Take Me Home (2018) Review: A Heartbreaking Story With Important Life Lessons

Take Me Home documentary

Take Me Home is a heartbreaking, inspiring story of an English teacher in Vietnam Kye Poirrier who is left nearly disabled after a stroke. Stuck in a foreign land with no help from friends, family or the Australian embassy, he must figure his way back home for better medical care. The one silver lining to his misery is his Vietnamese friend and assistant Anh, with whose love and care life seems less of a struggle.

The 32-year-old filmmaker Louis Barber Corallo documents this story in a raw, gripping manner that touches a nerve. He makes you emphathise with Kye without resorting to contrivances. The background music is clearly used to amplify the emotional connect with the visuals but Louis never goes overboard.
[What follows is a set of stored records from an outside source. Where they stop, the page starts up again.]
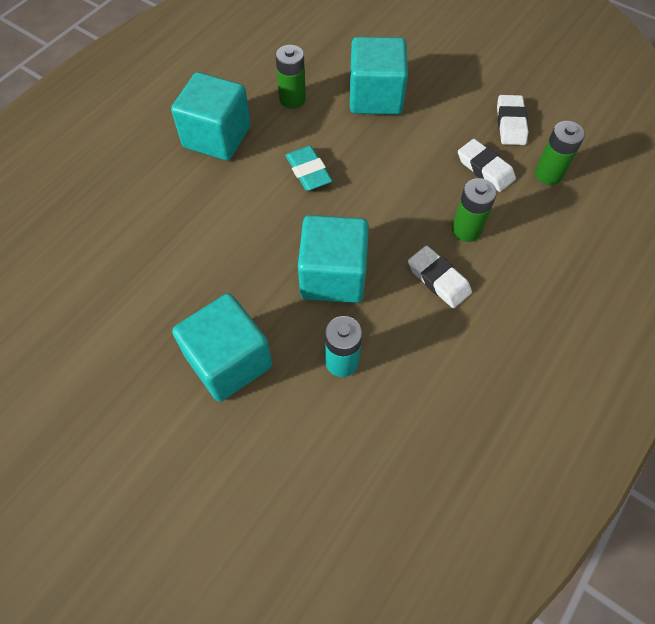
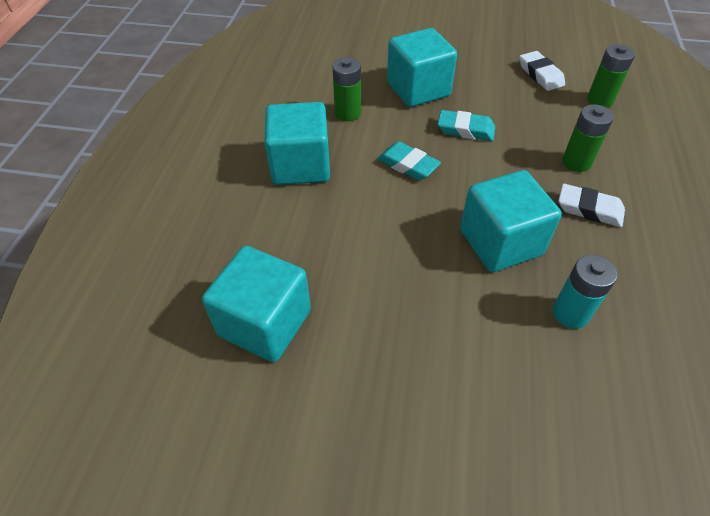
camera: 25 degrees left, 10 degrees down
(229, 361) = (468, 362): turquoise cube -> turquoise cube (265, 323)
(387, 156) = (465, 129): none -> turquoise eraser
(485, 169) = (550, 112): white eraser -> none

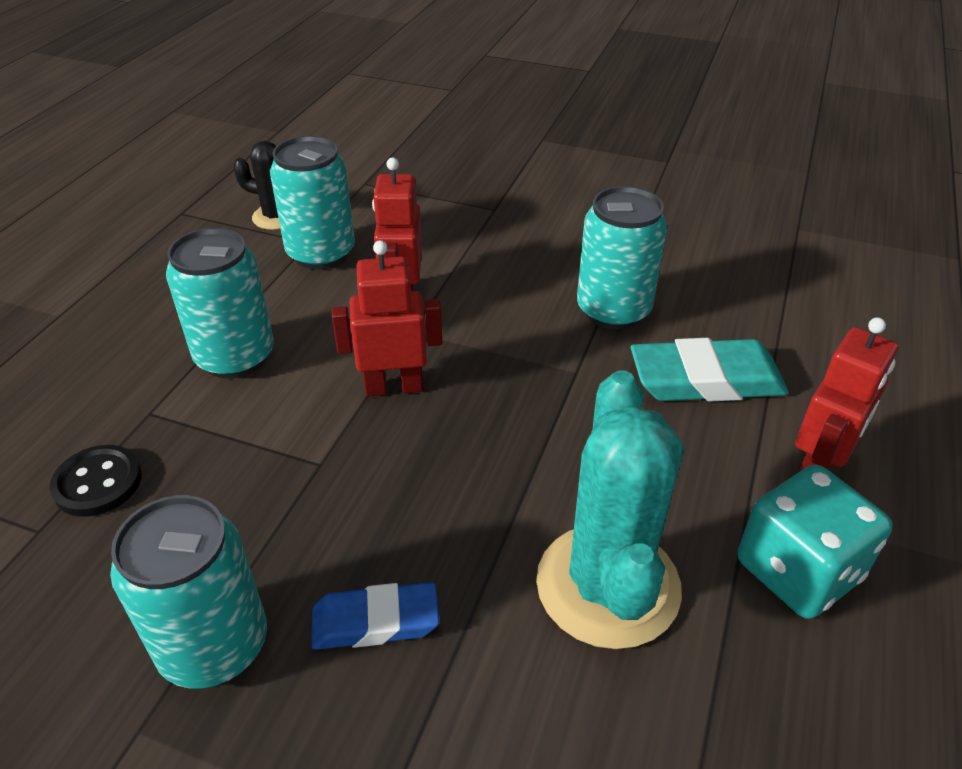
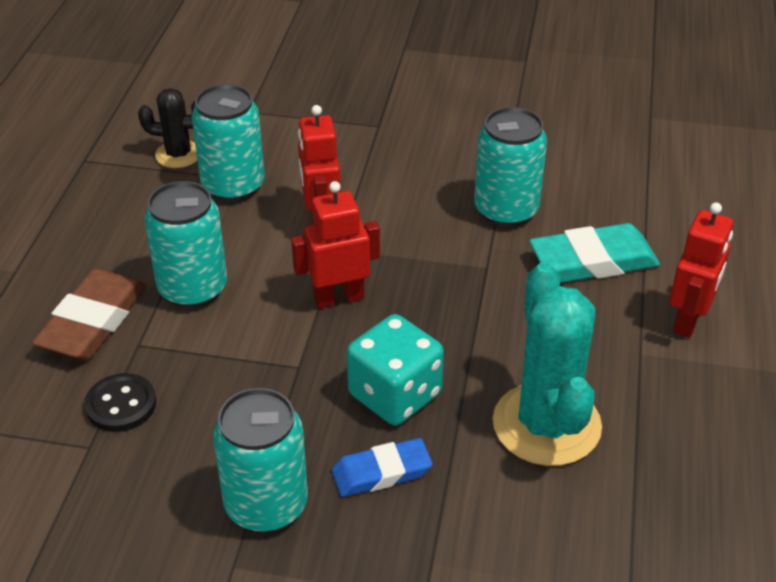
camera: 10 degrees left, 0 degrees up
(112, 380) = (93, 321): none -> brown eraser
(798, 570) = (682, 395): turquoise dice -> turquoise dice (395, 395)

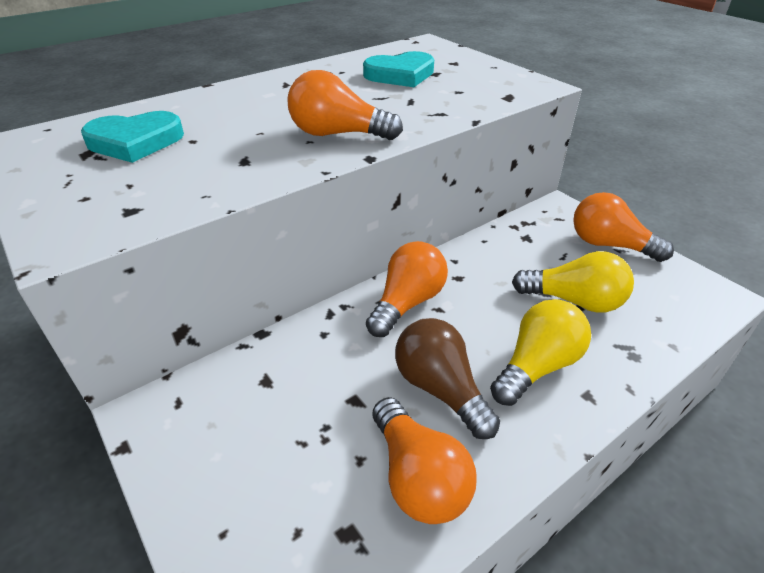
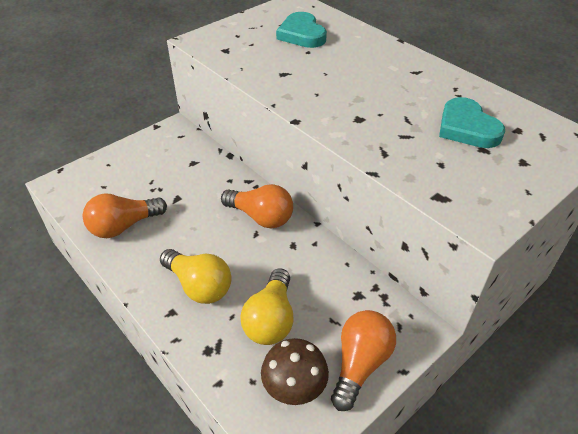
camera: 85 degrees right, 5 degrees up
(337, 134) = (329, 104): orange light bulb -> none
(440, 389) = (182, 235): brown light bulb -> none
(652, 288) = (294, 386): none -> brown mushroom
Some cuts felt hurried. The camera could’ve stayed longer. Overall, though, the film leaves an impact. Mirroring life, the film evokes a wealth of emotions. It saddens, frightens, overwhelms, inspires and awakens.

So how did the idea to shoot this documentary come about? Where did Louis meet his subject?

“I met Kye about 3 years ago in Vietnam. He was one of the first expats I met when I came as a traveller. I just wanted to make friends and find a way to live in Vietnam. When he found out that I shoot, he wanted to collaborate on a documentary called Khoa’s Story. We struck up a friendship, and he seemed like a good guy – always giving me good advice, supporting me and telling me bad jokes. In the process of shooting that particular documentary, which was actually in the editing stage at that time, Kye had a massive stroke (November 2015). I had known Kye for 6 months at that point,” shares Louis.

In coma with a third of his brain dead and close to death, Kye’s doctors had said he’d never wake up. He did. They said he would never talk. He eventually did. But they were very sure he would never walk again. Two years later, Kye took his first step.

“The film has been a rewarding journey. I know it is a special story but I’ve not enjoyed making it. To edit and shoot, and watch him cry every day as I edited, was horrible,” says Louis. “But the truth is, for me, he’s a very inspiring and strong-spirited man. How on earth does he keep up his sense of humour is beyond me.”

Take Me Home is doing the festival rounds for now and was recently screened at the Sydney World Film Festival. Watch this space to know when it’ll be available online.